Erst das Vergnügen, dann die Arbeit: Wenige Tage nach der Eröffnung des Festjahres zu 500 Jahren Reformation trifft sich die Synode der Evangelischen Kirche in Deutschland (EKD) zu ihrer Jahrestagung in Magdeburg. Vom 6. bis 9. November stehen kurz nach den ökumenisch geprägten Feiern am Reformationstag manch ernste Themen auf dem Programm - auch in Bezug auf das seit langem vorbereitete Jubiläum, das an den legendären Thesenanschlag Martin Luthers an die Schlosskirche zu Wittenberg erinnert, der sich im nächsten Jahr zum 500. Mal jährt.
So wird sich das Kirchenparlament einmal mehr mit dem Verhältnis zwischen Christen und Juden zu befassen haben. Vor einem Jahr hatten die 120 Synodalen einstimmig eine deutliche Distanzierung von Luthers judenfeindlichen Schriften beschlossen und "Trauer und Scham" bekundet ob eines "weitreichenden Versagens der Evangelischen Kirche gegenüber dem jüdischen Volk".
Knackpunkt: die bleibende Erwählung Israels
Gleichwohl heißt es in der Erklärung, dass der "Lernprozess der Kirchen bezüglich ihres schuldhaften Versagens gegenüber dem Judentum" bis heute nicht abgeschlossen sei. Und so war für die Synodenpräses Irmgard Schwaetzer klar, dass zum Reformationsjubiläum eine Erklärung zur Judenmission folgen soll, über die seit Jahrzehnten in der EKD gestritten wird.
Im April fand dazu hinter verschlossenen Türen ein Studientag der Synodalen statt. Der nun zur Synodentagung vorliegende Erklärungsentwurf enthalte "eine sehr klare Absage" an eine Judenmission, die mit dem Ziel des Übertritts zum Christentum betrieben wird, sagte Schwaetzer dem Evangelischen Pressedienst (epd). "Als Christen ist es nicht unsere Aufgabe, Juden zum Heil zu führen, das tut Gott selbst", ist für die Vorsitzende des evangelischen Kirchenparlaments klar.

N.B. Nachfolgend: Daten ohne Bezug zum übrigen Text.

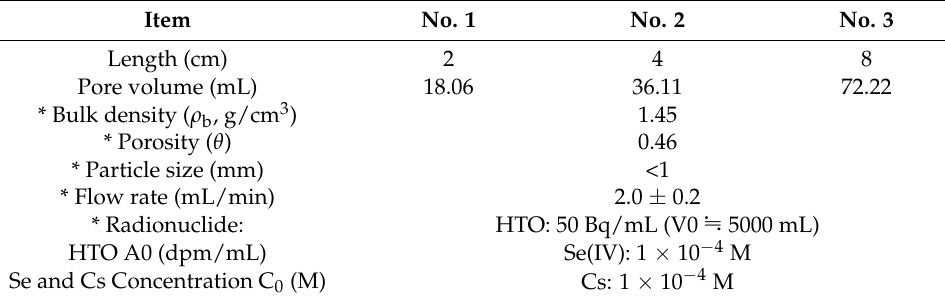
Table 1. The ADE experimental conditions in this study.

Neben dem geschichtlichen Argument, dass sich eine Mission unter Juden nach dem Holocaust grundsätzlich verbietet, geht es um theologische Fragen. Ein Knackpunkt ist die bleibende Erwählung Israels: die Überzeugung, dass die Juden das von Gott erwählte Volk bleiben, obwohl sie den Glauben an Jesus als Messias nicht angenommen haben.
Zwar spricht sich in der EKD eine Mehrheit gegen die Mission von Juden aus, evangelikale Gruppen unter anderem in Württemberg indes vertreten abweichende Meinungen, so dass eine einheitliche Position beim Blick auf die 20 Landeskirchen in Deutschland bislang nicht erkennbar war. Der Präsident des Zentralrats der Juden in Deutschland, Josef Schuster, erwartet nun von der Synode ein "unmissverständliches Signal der Abkehr" von der Judenmission.
Studie über Populismus in den Gemeinden
Neben der Klärung dieses theologischen Streitthemas hat sich die Synode einen Schwerpunkt vorgenommen, der breiten Raum für Positionierungen zu aktuellen gesellschaftlichen und politischen Fragen lässt: "Europa in Solidarität". Die widersprüchliche EU-Flüchtlingspolitik und der wachsende Rechtspopulismus waren in den zurückliegenden Monaten für den EKD-Ratsvorsitzenden Heinrich Bedford-Strohm und andere leitende Geistliche immer wieder Anlass für mahnende Worte.
Aus Sicht der ehemaligen FDP-Bundesministerin Schwaetzer sind diese Wortmeldungen konsequent, denn den Kirchen könne der Zustand der Demokratie nicht egal sein: "Die Rechtsstaatlichkeit in Europa ist auch eine Garantie dafür, dass wir unseren Verkündungsauftrag erfüllen können in einer pluralen und stärker säkularen Gesellschaft."
Doch die evangelische Kirche will den Blick auch in die eigenen Reihen richten. Wie Schwaetzer am Mittwoch in Berlin ankündigte, werden der Synode die Ergebnisse einer qualitativen Studie vorgestellt, die die Anfälligkeit evangelischer Kirchengemeinden für populistische Tendenzen unter die Lupe genommen hat. "Die Widerstandsfähigkeit ist dort am größten, wo lebendiger persönlicher Glaube und gelebte Mitmenschlichkeit prägend sind", sagte Schwaetzer. Gemeinden, in denen Tabus nicht offen angesprochen werden, seien dagegen gefährdet.